▶ [EXERCISE PROMPT]: In the records below, convert everything from the line containing "To the nearest percent, what is the difference between the 大学職員" down to the end of the records into a Markdown table with the columns Row and Line, omitting blank lines.

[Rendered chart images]

#####

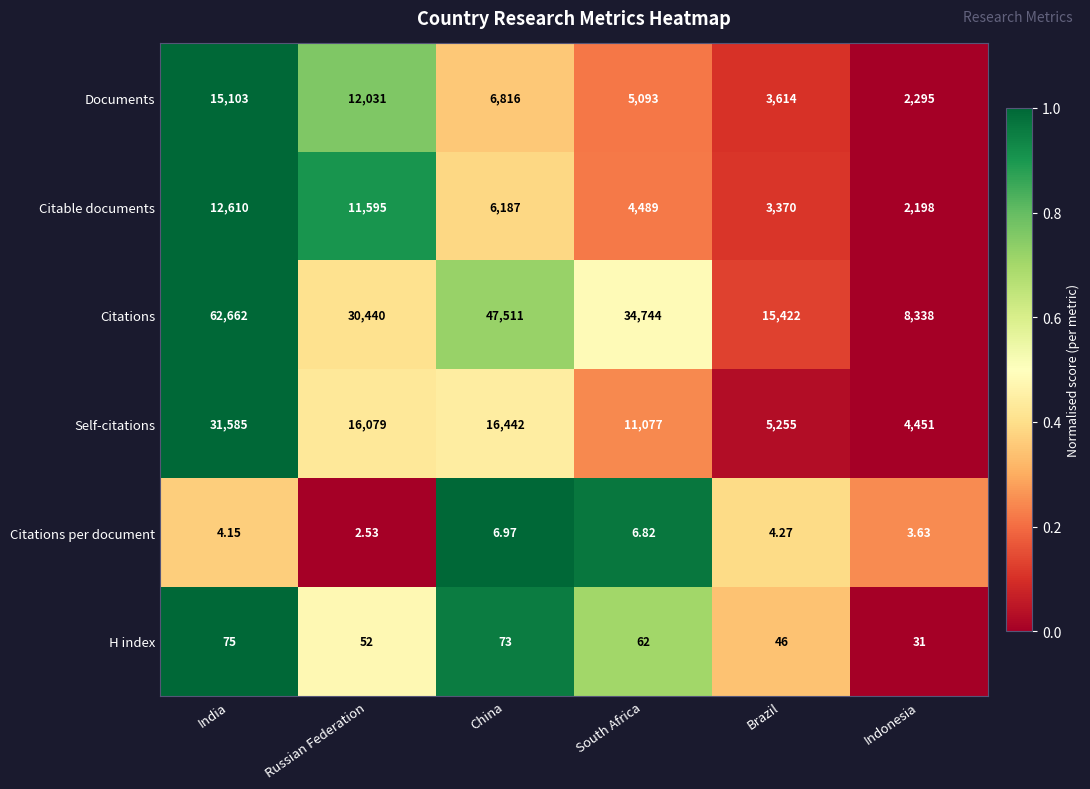

Between Russian Federation and Brazil, which series saw the biggest shift?

Citations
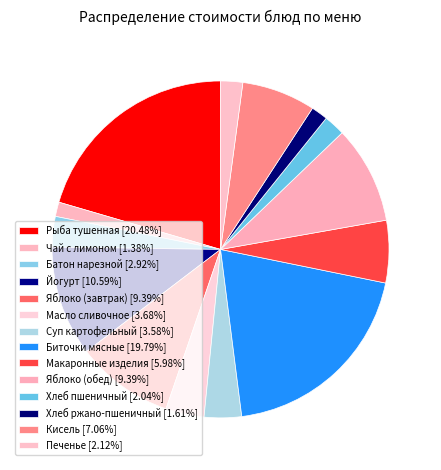

To the nearest percent, what is the difference between the largest and smallest slice percentages?

19%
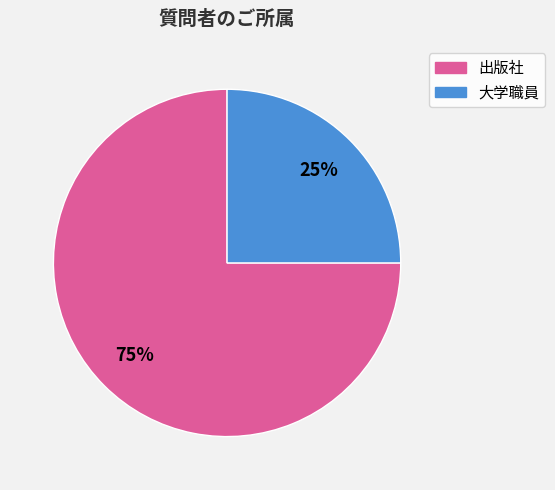

To the nearest percent, what is the difference between the 大学職員 and 出版社 slice percentages?

50%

#####

▶ [YOUR SOLUTION]:
| Row | Line |
|---|---|
| 1 | To the nearest percent, what is the difference between the 大学職員 and 出版社 slice percentages? |
| 2 | 50% |